> [YOUR TASK] Lift out each line of the data that holds "images".

*** WORKING DATA ***

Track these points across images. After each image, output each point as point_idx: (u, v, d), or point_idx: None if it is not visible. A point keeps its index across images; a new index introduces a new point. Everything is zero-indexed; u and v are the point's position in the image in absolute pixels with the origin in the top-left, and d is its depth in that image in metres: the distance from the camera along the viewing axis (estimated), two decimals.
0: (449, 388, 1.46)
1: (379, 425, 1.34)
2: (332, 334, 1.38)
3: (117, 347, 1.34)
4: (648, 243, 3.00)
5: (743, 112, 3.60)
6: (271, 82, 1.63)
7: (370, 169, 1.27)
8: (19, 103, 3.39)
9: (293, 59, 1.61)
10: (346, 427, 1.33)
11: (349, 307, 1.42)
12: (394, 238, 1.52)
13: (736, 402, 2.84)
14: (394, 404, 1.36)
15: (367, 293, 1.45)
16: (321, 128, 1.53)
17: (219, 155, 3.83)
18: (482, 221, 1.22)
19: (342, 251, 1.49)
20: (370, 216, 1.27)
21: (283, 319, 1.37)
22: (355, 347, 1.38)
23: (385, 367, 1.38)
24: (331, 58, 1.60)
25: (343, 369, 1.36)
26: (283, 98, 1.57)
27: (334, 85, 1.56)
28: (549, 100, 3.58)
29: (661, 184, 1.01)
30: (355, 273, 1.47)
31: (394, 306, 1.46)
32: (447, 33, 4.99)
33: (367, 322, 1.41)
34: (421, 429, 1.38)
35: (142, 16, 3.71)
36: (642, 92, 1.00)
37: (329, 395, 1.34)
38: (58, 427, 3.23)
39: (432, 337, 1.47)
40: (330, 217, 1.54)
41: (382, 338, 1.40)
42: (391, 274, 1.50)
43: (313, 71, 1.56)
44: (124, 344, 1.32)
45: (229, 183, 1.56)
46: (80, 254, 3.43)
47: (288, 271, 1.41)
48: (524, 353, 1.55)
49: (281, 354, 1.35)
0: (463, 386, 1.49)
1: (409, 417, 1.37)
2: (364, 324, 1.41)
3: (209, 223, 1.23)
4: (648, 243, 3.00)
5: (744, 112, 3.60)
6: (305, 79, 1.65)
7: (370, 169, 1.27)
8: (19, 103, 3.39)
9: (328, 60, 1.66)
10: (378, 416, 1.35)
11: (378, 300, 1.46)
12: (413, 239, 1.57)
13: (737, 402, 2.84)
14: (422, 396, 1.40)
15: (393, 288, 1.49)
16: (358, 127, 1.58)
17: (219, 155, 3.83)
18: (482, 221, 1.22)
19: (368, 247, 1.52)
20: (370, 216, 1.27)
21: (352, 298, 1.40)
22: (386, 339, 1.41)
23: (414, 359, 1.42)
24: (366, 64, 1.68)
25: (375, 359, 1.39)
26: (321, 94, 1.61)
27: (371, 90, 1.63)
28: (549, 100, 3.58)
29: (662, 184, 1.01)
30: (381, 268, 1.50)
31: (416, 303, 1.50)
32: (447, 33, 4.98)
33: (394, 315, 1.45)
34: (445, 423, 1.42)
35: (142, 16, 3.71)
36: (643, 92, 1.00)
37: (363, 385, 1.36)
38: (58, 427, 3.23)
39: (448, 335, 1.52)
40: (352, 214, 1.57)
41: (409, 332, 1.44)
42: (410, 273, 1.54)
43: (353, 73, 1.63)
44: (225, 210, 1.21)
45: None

*** End of WORKING DATA ***
*** WORKING DATA ***

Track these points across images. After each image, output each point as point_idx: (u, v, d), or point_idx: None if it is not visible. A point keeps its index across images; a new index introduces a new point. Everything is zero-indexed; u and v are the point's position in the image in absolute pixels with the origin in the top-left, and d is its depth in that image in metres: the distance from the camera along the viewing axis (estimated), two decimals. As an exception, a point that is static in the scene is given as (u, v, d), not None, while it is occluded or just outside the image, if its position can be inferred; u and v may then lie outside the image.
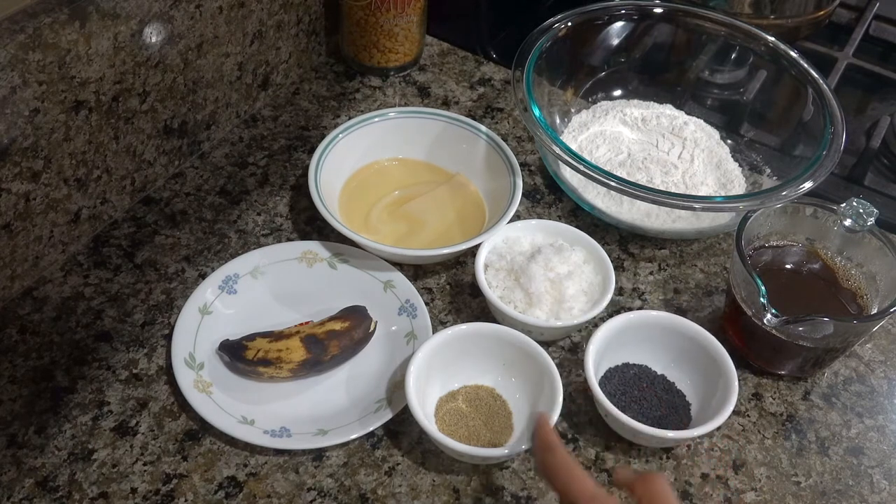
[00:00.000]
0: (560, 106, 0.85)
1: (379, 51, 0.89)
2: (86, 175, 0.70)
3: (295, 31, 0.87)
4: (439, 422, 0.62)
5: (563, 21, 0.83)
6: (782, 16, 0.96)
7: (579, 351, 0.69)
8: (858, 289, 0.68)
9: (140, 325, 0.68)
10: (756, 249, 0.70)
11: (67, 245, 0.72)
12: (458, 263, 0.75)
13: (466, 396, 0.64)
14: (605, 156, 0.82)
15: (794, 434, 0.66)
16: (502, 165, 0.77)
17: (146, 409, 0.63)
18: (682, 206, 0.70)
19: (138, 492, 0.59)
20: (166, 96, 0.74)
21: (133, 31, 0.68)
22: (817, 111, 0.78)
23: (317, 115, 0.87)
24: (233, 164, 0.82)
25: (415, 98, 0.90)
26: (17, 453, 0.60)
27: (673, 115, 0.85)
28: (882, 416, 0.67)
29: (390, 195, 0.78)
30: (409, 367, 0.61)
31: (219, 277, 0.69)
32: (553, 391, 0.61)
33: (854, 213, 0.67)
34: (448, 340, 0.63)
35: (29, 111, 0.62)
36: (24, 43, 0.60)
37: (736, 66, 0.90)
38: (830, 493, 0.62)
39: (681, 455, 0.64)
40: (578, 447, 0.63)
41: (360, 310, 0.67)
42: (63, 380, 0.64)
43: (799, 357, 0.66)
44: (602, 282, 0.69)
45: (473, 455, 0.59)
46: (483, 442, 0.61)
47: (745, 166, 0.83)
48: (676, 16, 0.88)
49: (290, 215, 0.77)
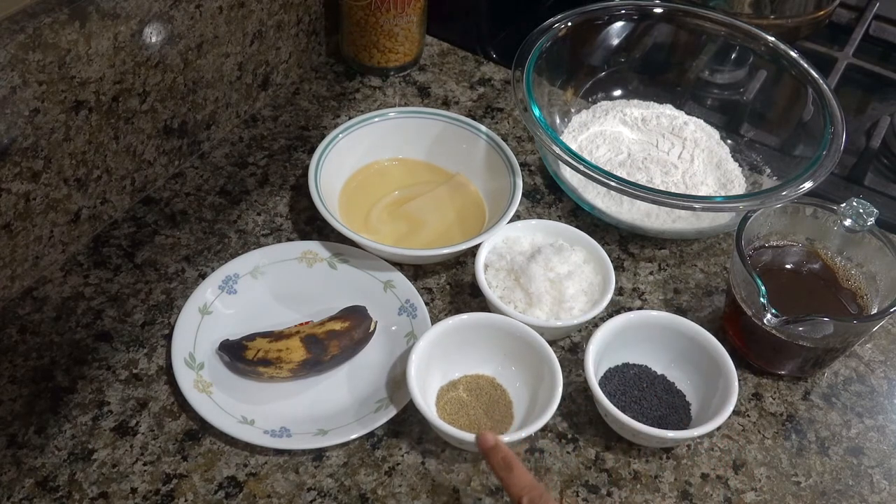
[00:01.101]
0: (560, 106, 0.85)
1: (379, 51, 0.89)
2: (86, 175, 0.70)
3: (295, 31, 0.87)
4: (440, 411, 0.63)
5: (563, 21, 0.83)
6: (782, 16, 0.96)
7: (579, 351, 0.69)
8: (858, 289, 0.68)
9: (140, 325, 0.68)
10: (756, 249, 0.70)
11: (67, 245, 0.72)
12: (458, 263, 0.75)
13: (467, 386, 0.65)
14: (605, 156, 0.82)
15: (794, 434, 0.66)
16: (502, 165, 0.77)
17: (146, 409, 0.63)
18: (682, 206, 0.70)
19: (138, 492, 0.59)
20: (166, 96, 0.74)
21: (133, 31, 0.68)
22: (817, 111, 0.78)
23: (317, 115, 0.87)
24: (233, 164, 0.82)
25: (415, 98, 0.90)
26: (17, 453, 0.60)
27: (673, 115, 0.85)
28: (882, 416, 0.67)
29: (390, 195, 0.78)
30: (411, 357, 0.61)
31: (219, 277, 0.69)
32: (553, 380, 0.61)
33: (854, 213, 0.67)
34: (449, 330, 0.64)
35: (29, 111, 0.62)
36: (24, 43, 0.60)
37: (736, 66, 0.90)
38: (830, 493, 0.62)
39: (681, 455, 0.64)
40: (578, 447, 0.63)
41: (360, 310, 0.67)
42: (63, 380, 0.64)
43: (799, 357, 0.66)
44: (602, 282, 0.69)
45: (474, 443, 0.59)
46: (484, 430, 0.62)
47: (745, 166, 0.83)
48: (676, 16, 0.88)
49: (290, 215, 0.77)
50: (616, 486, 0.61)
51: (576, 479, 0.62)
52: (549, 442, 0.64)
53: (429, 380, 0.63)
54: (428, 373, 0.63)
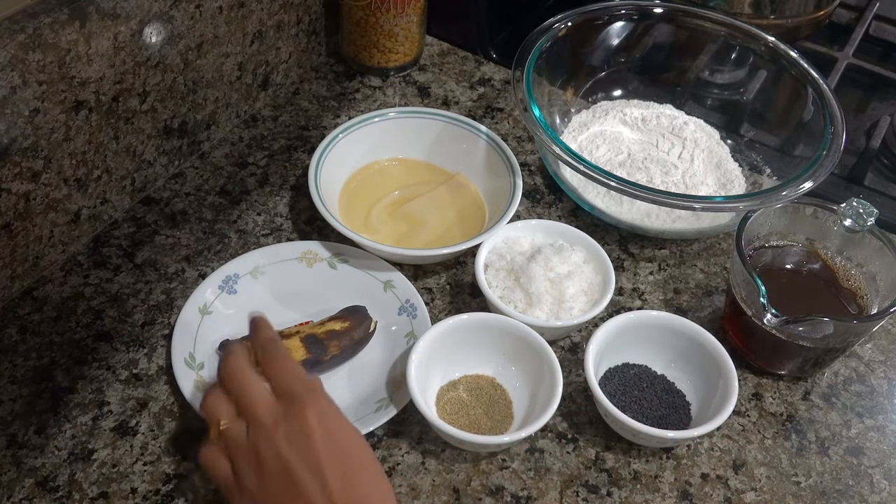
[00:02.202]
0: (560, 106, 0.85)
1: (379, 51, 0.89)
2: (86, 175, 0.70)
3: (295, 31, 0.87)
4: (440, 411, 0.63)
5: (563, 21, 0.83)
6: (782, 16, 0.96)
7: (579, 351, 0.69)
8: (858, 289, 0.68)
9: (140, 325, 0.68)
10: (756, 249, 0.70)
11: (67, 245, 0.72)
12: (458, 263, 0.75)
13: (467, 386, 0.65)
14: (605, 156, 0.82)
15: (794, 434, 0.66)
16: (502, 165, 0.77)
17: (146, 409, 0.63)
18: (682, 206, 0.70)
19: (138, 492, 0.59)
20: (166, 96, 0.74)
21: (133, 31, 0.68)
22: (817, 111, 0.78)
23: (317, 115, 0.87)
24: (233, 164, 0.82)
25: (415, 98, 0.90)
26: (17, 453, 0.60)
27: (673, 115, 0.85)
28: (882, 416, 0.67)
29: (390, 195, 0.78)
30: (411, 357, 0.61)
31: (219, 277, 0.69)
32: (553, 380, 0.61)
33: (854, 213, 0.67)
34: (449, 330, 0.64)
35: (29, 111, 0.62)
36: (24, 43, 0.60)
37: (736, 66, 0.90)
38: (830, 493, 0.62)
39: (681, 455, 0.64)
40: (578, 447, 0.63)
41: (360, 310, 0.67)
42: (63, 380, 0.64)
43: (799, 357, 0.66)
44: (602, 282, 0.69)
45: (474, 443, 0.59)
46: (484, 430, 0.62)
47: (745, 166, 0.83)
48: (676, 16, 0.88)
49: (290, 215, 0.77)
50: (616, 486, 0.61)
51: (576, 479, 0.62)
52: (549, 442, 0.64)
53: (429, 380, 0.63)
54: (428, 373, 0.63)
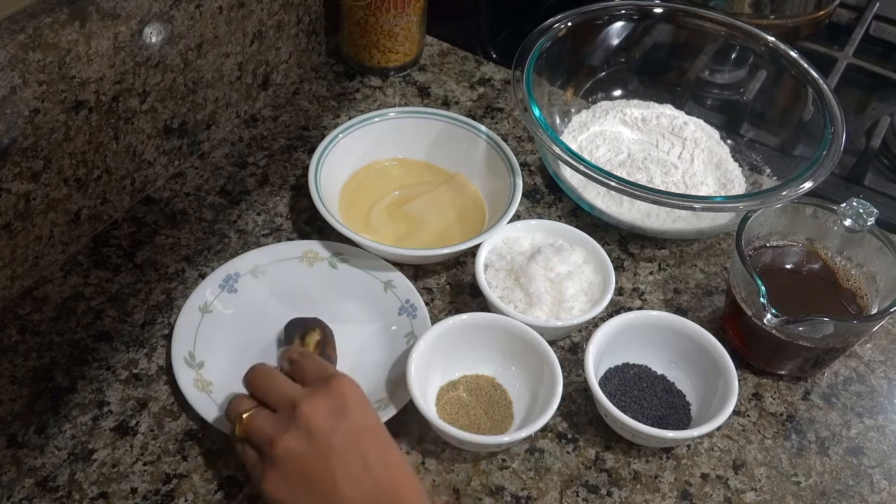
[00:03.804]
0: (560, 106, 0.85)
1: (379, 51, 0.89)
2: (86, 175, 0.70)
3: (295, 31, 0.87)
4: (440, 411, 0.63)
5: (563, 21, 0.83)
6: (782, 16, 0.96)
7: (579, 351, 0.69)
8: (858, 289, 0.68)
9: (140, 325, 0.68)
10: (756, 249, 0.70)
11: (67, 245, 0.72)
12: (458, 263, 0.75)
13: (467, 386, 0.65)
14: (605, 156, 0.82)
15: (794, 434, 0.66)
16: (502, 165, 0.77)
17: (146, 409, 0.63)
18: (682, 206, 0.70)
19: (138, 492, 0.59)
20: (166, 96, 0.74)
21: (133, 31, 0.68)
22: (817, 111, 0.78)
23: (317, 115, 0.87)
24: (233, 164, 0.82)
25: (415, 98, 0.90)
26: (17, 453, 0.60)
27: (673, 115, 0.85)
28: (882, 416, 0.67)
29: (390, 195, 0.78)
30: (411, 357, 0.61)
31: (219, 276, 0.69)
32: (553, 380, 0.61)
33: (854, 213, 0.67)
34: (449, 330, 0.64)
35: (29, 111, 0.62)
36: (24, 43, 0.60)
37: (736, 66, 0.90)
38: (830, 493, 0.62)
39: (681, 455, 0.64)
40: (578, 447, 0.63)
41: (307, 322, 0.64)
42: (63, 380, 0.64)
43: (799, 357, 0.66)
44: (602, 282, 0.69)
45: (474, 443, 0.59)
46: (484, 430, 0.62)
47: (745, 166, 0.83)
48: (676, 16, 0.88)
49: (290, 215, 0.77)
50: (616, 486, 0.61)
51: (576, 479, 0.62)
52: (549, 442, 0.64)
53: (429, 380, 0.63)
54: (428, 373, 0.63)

*** End of WORKING DATA ***

> [RESULT]
Track these points across images. After each image, output each point as point_idx: (u, v, d), or point_idx: None if it is not visible. A point keeps its index across images; a new index introduces a new point. Everything is zero-indexed; u and v are the point's position in the image in absolute pixels with the origin in the top-left, and d is its depth in that image in metres: the distance from the camera along the viewing axis (estimated), two decimals.
Track these points across images. After each image, output each point as point_idx: (u, v, d), or point_idx: None if it is not visible. A point keeps its index across images; a new index introduces a new point. Everything is zero-indexed; u and v are the point's position in the image in absolute pixels with the origin in the top-left, and d is its depth in that image in metres: the distance from the camera along the viewing axis (estimated), two decimals. As an exception, a point that is static in the scene is given as (u, v, d), not None, while it is occluded or just outside the image, if its position can be inferred; u and v may then lie outside the image.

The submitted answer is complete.